- **Exercise aim**
Lines in the data below that contain the word "this" are to be copied.

- **Data shown**
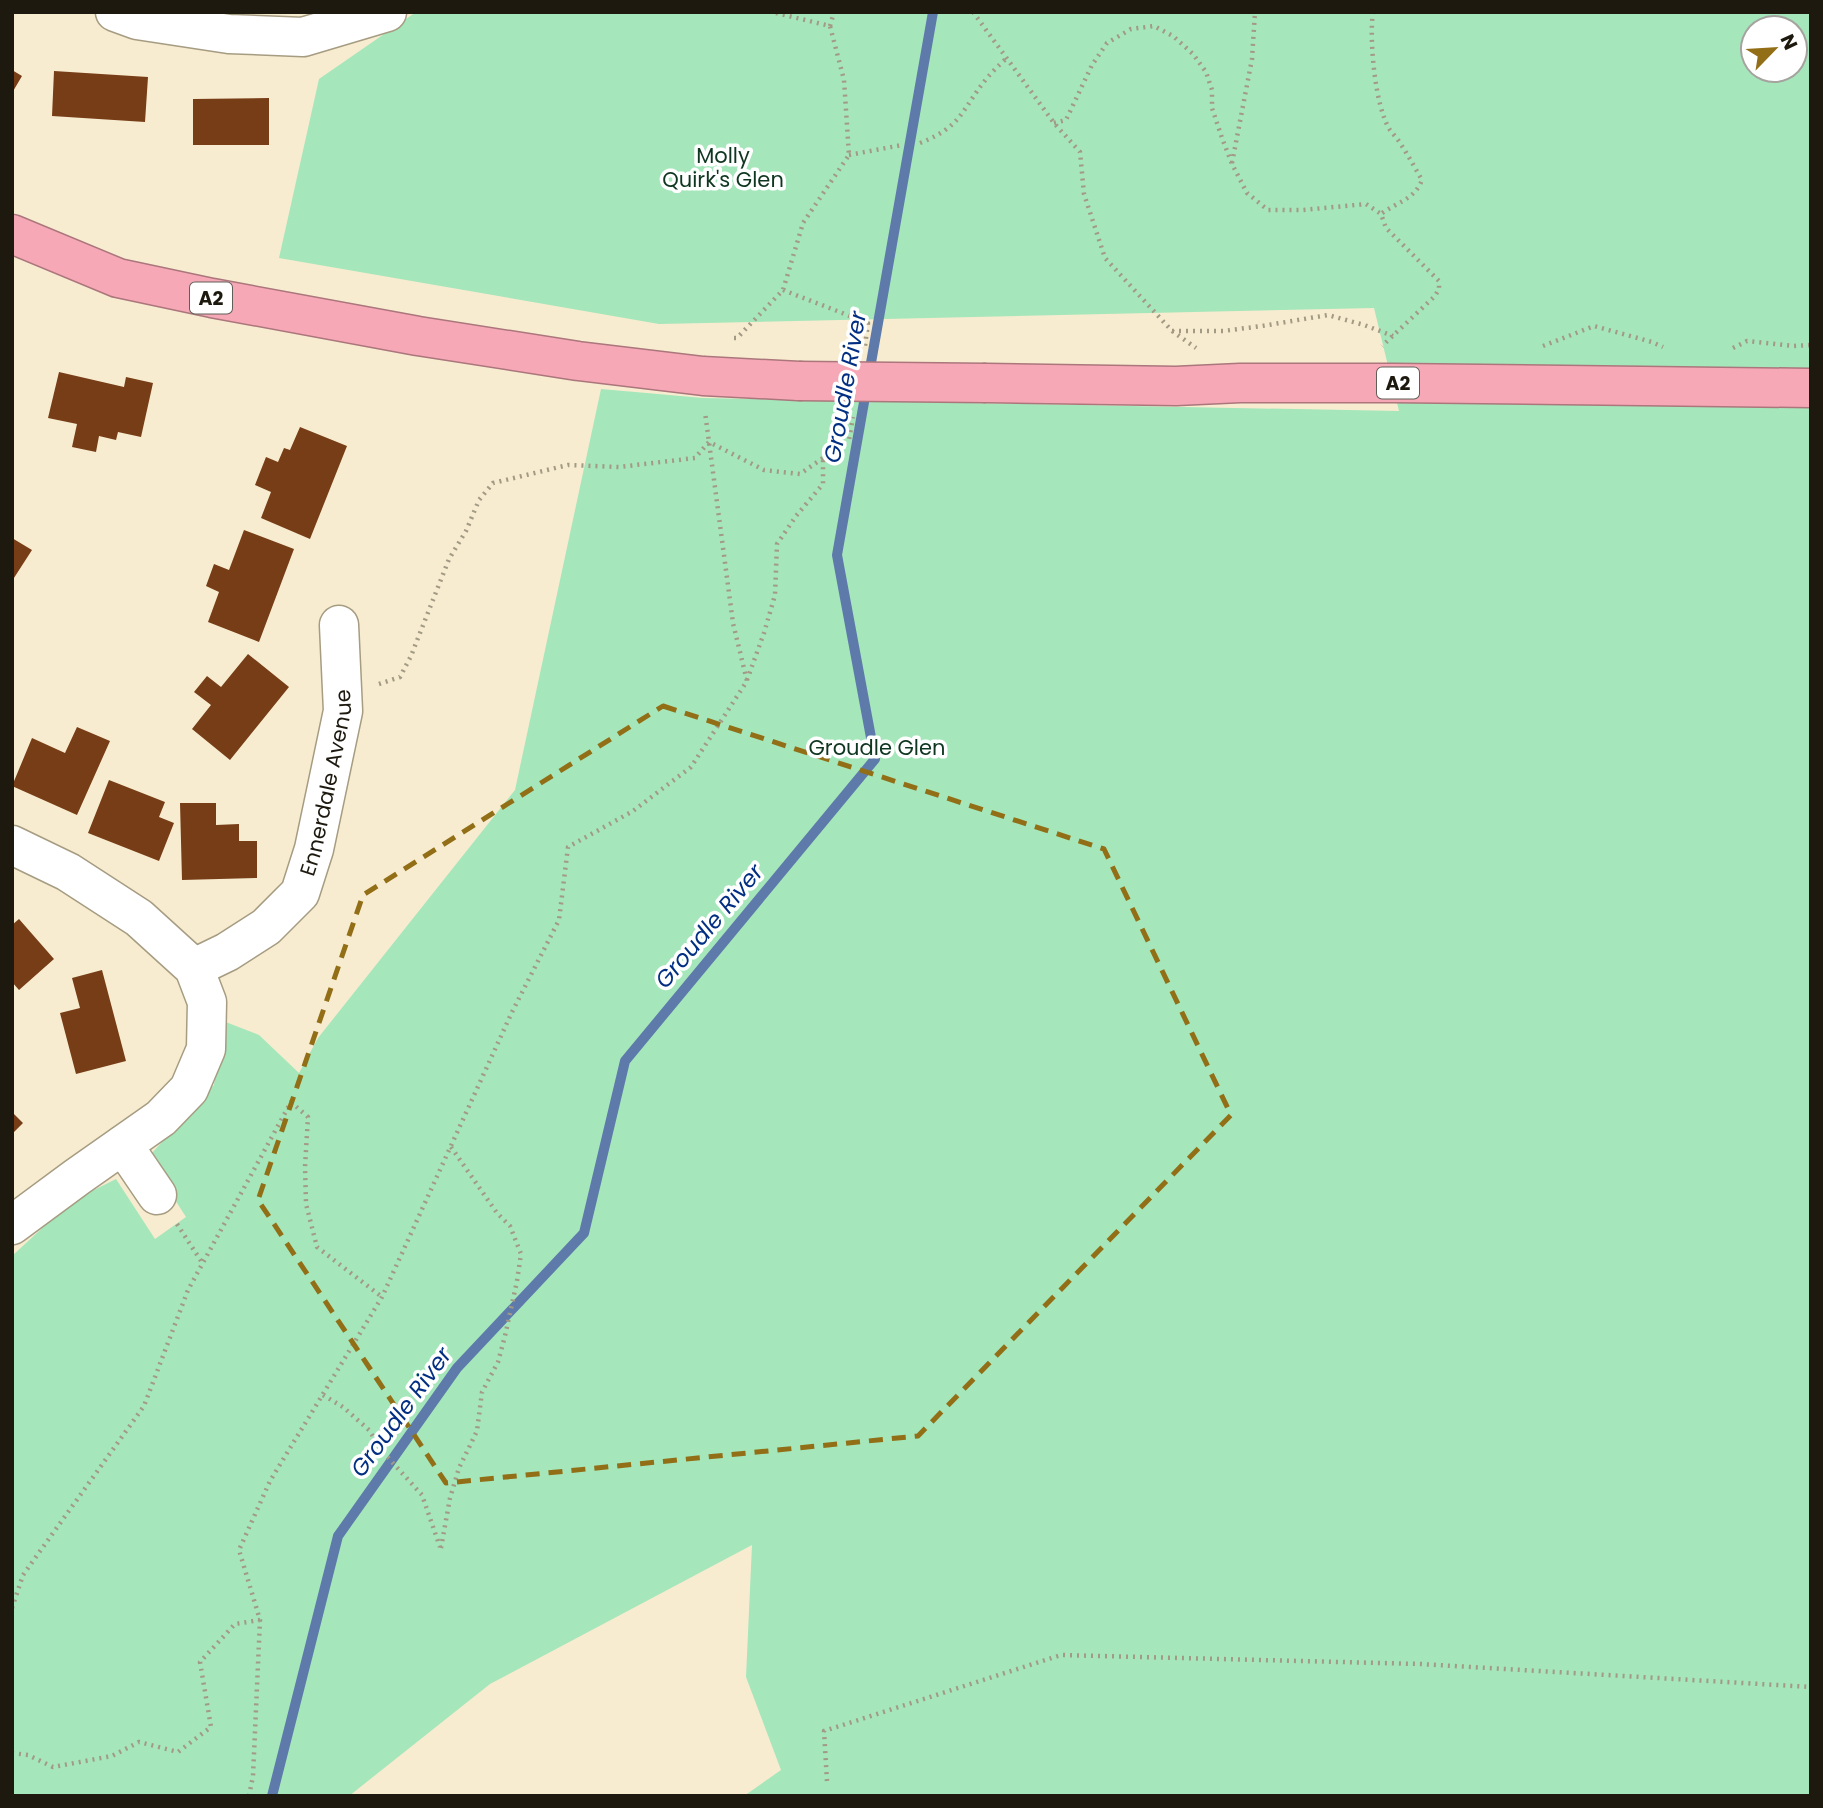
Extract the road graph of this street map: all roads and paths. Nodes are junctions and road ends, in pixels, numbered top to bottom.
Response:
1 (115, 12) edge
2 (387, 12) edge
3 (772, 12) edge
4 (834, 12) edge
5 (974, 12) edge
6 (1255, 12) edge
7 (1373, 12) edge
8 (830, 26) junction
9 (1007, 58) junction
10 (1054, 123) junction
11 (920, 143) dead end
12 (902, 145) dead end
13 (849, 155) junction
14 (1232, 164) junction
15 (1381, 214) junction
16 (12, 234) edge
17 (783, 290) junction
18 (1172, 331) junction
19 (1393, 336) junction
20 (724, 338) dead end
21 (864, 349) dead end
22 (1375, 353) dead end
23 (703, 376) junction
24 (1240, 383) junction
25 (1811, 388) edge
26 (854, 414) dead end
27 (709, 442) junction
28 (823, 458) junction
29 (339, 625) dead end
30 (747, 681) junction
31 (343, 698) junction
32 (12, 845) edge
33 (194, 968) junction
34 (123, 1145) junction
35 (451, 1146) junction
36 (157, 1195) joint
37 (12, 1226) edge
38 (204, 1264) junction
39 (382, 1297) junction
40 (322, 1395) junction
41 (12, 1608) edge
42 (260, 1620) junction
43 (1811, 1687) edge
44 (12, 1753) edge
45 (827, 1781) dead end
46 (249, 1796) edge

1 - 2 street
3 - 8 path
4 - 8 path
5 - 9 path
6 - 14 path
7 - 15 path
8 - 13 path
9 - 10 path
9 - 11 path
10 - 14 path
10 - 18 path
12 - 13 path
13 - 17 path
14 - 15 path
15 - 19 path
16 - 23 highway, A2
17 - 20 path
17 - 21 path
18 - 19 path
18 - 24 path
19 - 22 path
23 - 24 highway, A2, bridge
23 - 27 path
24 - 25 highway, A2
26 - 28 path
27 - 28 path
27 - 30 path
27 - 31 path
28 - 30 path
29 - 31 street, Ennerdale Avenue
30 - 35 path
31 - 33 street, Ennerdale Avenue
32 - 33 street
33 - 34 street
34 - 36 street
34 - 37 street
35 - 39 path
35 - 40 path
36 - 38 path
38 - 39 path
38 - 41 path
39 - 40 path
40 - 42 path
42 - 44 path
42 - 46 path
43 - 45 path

--

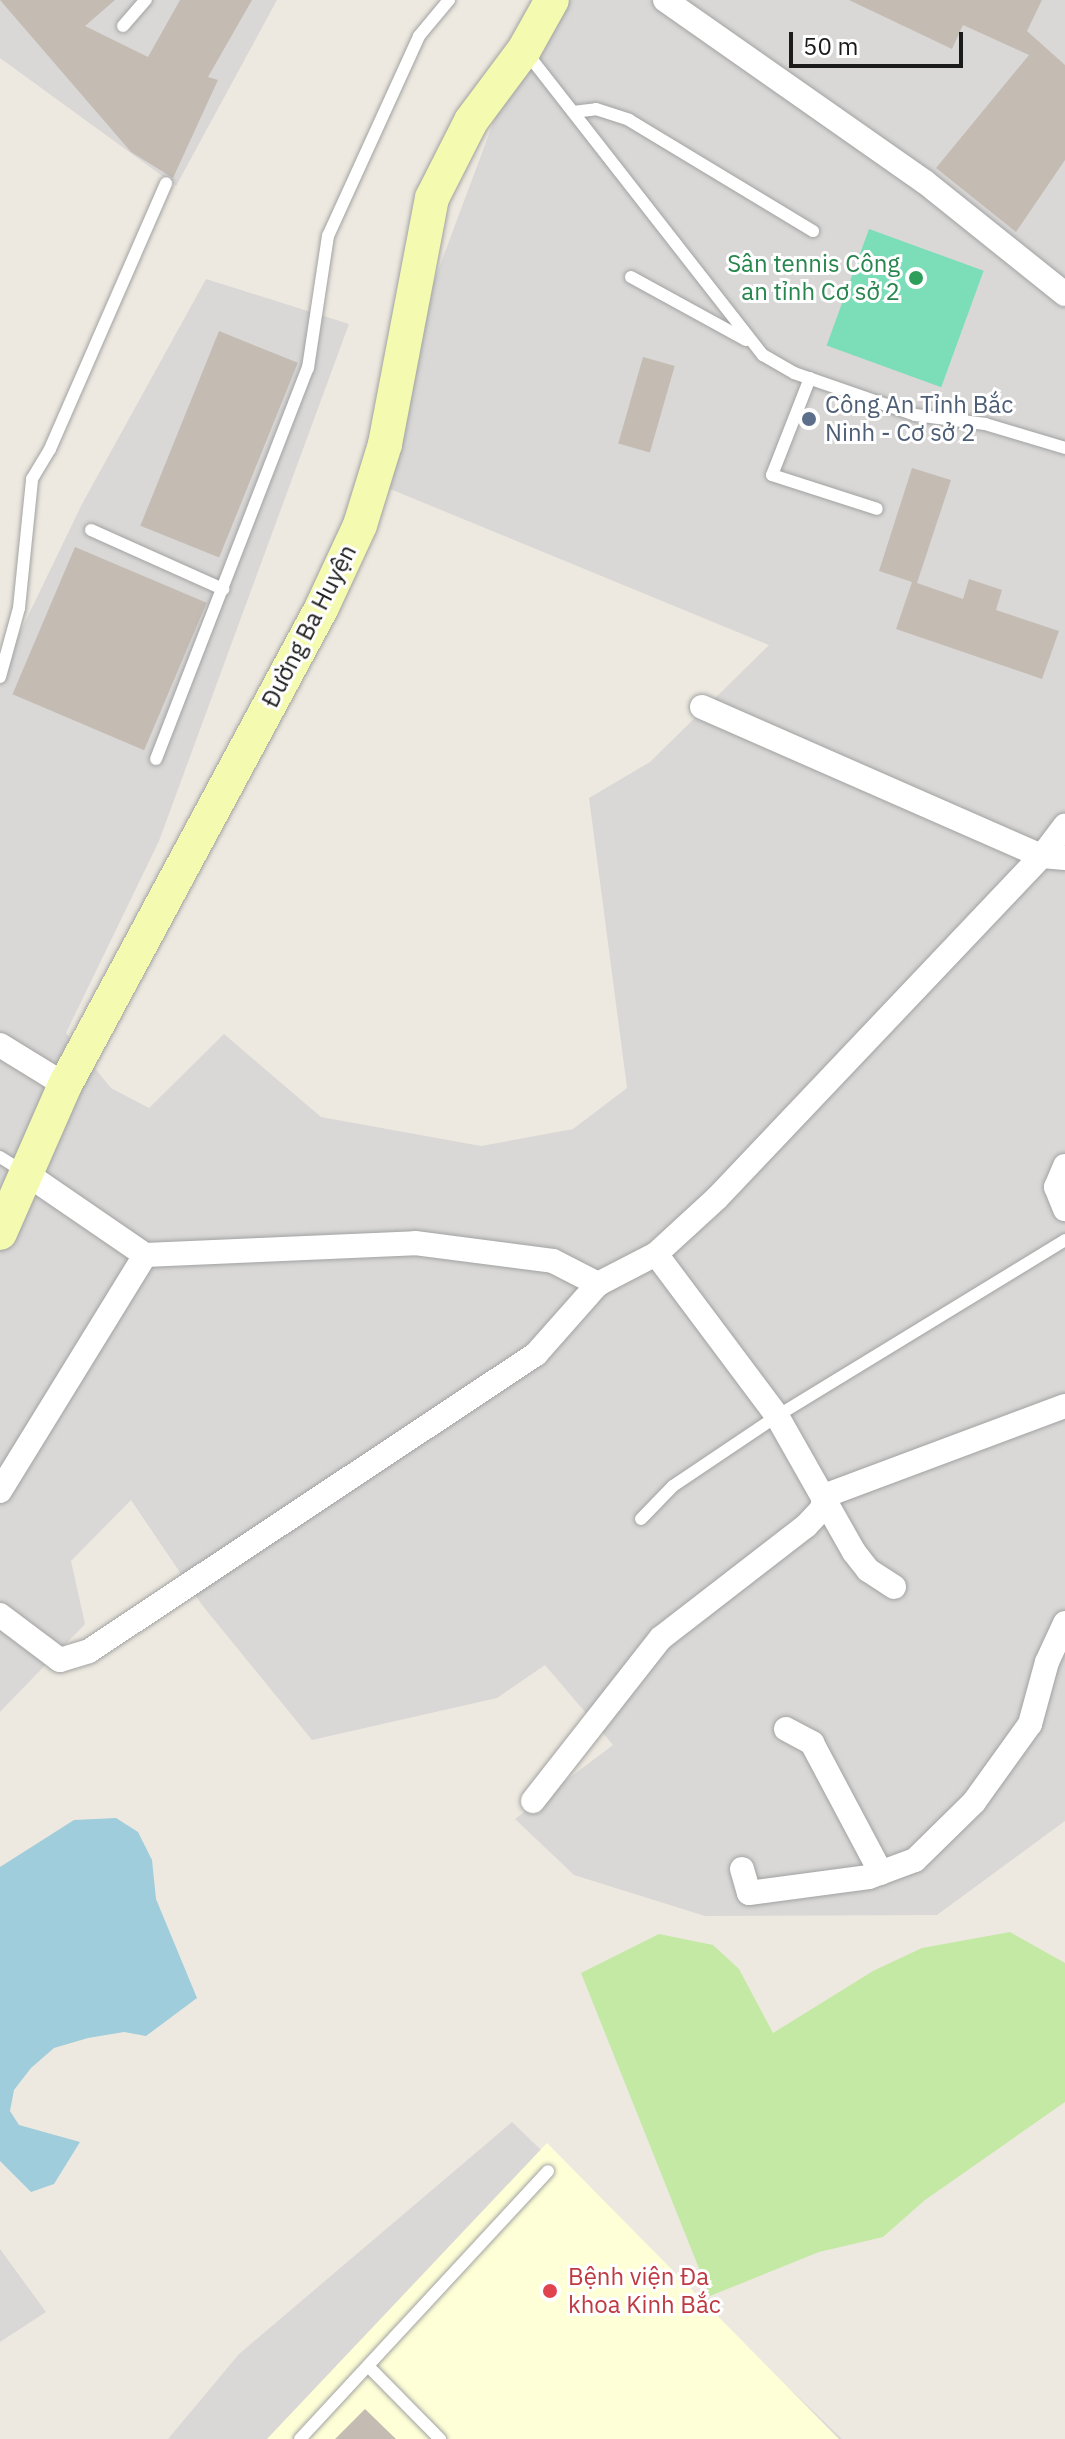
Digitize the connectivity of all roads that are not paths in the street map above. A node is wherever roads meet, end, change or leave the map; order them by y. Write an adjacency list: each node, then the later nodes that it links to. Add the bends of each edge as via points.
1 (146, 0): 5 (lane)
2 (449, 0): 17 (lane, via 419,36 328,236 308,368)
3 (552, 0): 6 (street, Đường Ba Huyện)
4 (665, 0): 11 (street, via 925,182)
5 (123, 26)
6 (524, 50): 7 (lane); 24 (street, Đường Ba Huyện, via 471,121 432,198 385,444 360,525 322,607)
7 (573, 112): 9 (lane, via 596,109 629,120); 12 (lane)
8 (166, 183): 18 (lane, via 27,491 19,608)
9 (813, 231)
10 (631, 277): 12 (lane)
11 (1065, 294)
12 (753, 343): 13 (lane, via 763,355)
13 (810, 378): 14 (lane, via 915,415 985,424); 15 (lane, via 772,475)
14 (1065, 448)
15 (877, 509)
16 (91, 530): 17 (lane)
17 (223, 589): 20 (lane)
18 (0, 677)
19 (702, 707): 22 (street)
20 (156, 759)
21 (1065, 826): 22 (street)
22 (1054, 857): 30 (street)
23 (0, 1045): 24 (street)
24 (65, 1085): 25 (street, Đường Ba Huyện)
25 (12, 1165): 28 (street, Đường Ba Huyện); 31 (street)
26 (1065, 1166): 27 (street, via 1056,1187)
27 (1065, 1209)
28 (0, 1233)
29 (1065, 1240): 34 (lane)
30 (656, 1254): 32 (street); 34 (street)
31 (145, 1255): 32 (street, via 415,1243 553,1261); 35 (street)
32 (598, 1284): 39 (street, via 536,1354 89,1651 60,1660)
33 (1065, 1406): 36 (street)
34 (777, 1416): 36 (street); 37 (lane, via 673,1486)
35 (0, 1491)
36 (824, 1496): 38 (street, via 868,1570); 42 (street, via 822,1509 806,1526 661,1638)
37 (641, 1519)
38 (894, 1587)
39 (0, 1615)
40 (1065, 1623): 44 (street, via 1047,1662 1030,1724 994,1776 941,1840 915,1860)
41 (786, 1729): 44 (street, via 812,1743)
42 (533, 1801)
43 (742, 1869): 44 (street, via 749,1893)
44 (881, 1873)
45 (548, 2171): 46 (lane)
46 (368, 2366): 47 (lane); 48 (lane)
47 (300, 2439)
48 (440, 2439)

---

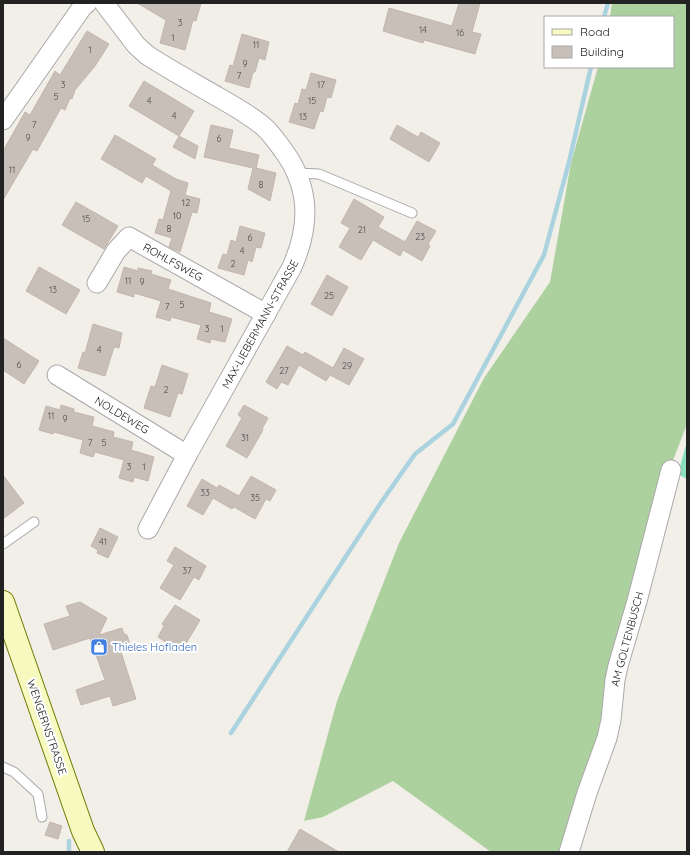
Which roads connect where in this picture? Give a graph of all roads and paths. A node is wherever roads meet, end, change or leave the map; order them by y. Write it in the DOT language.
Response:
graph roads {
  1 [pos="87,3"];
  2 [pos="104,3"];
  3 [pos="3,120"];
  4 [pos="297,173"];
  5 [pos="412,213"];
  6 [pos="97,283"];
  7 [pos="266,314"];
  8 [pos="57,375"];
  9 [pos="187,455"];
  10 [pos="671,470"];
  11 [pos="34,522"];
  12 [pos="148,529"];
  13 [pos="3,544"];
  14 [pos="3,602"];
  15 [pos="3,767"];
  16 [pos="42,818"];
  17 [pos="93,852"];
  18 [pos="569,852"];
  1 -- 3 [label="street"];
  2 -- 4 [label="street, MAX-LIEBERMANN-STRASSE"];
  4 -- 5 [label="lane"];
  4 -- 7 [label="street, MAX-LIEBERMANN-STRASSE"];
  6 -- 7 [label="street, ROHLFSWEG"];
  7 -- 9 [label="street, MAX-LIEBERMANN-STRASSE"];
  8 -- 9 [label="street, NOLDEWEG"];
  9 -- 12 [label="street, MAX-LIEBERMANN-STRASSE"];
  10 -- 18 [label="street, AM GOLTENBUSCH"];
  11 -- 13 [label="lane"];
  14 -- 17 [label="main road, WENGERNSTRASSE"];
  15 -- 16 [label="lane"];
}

- **Result of the exercise**
Extract the road graph of this street map: all roads and paths. Nodes are junctions and road ends, in pixels, numbered top to bottom.
Which roads connect where in this picture? Give a graph of all roads and paths. A node is wherever roads meet, end, change or leave the map; order them by y. Write it in the DOT language.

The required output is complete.